The contemplation of long-term rewards activated the “rational” pre-frontal cortex, which enabled subjects to defer gratification. Importantly, McClure observed that subjects’ choices were directly related to the relative amount of activity in either part of the brain.

Hyperbolic discounting alone is not sufficient to explain investors’ indifference towards value investing, but the inability to delay gratification combined with an instinct to recognise patterns – even when none exist – adds fuel to the debate. Scott Huettel, a Duke University neuroeconomist, discovered the subconscious brain begins to expect repetition after a stimulus is observed just twice. Thus, investors expect future performance to mirror past returns and buy into the “hottest” stocks with little fundamental justification.

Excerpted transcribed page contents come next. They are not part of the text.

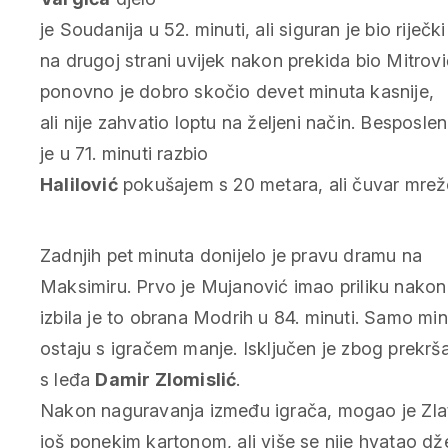
je Soudanija u 52. minuti, ali siguran je bio riječk
na drugoj strani uvijek nakon prekida bio Mitrović
ponovno je dobro skočio devet minuta kasnije,
ali nije zahvatio loptu na željeni način. Besposl
je u 71. minuti razbio
Halilović
pokušajem s 20 metara, ali čuvar mreže 
Zadnjih pet minuta donijelo je pravu dramu na
Maksimiru. Prvo je Mujanović imao priliku nakon 
izbila je to obrana Modrih u 84. minuti. Samo minu
ostaju s igračem manje. Isključen je zbog prekrš
s leđa
Damir Zlomislić
.
Nakon naguravanja između igrača, mogao je Zlat
još ponekim kartonom, ali više se nije hvatao dže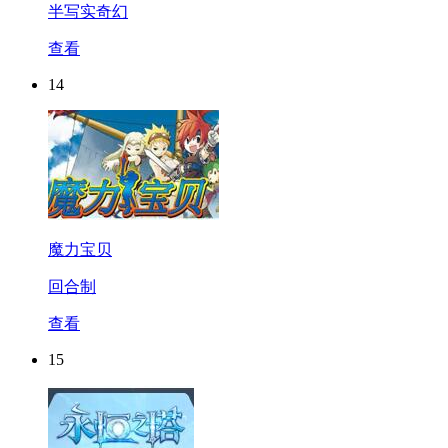
半写实奇幻
查看
14
魔力宝贝
回合制
查看
15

The tendency to anticipate the future based on a handful of recent observations conserves scarce neural resources, but can it also give rise to self-defeating behaviour, as the brain recognises patterns in random events. A simple experiment has been conducted on humans, pigeons and rats, where two lightsare flashed on to a screen. The green light is flashed 80 per cent of the time and the red light the remainder, though the sequence is random. Subjects are rewarded if they correctly guess the colour of a flash.

The rational strategy is to guess green every time, which is exactly what rats and pigeons do as the experiment proceeds. Humans, however, typically select green four times out of five, as the brain begins to anticipate a pattern in the random sequence.

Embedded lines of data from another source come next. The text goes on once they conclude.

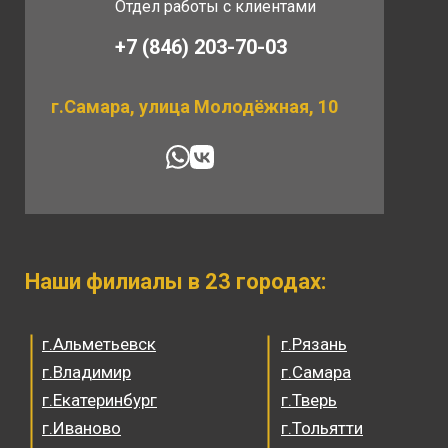
Отдел работы с клиентами
+7 (846) 203-70-03
г.Самара, улица Молодёжная, 10
Наши филиалы в 23 городах:
г.Альметьевск
г.Рязань
г.Владимир
г.Самара
г.Екатеринбург
г.Тверь
г.Иваново
г.Тольятти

Confidence in their predictive ability sees humans lag the performance of the rats and pigeons, with correct guesses occurring less than 70 per cent of the time. Is it any wonder that investors purchase momentum stocks at inflated prices? A further factor that precipitates return-chasing behaviour is the innate desire to be part of the crowd. A contrarian value strategy is not an attractive biological proposition for most investors.

The world’s most successful investors have typically earned their reputation through a value strategy, though most novice and professional investors engage in dangerous return-chasing behaviour. Buffett once said: “Success in investing doesn’t correlate with IQ once you’re above the level of 25. Once you have ordinary intelligence, what you need is the temperament to control the urges that get other people into trouble in investing.” Readers should take note.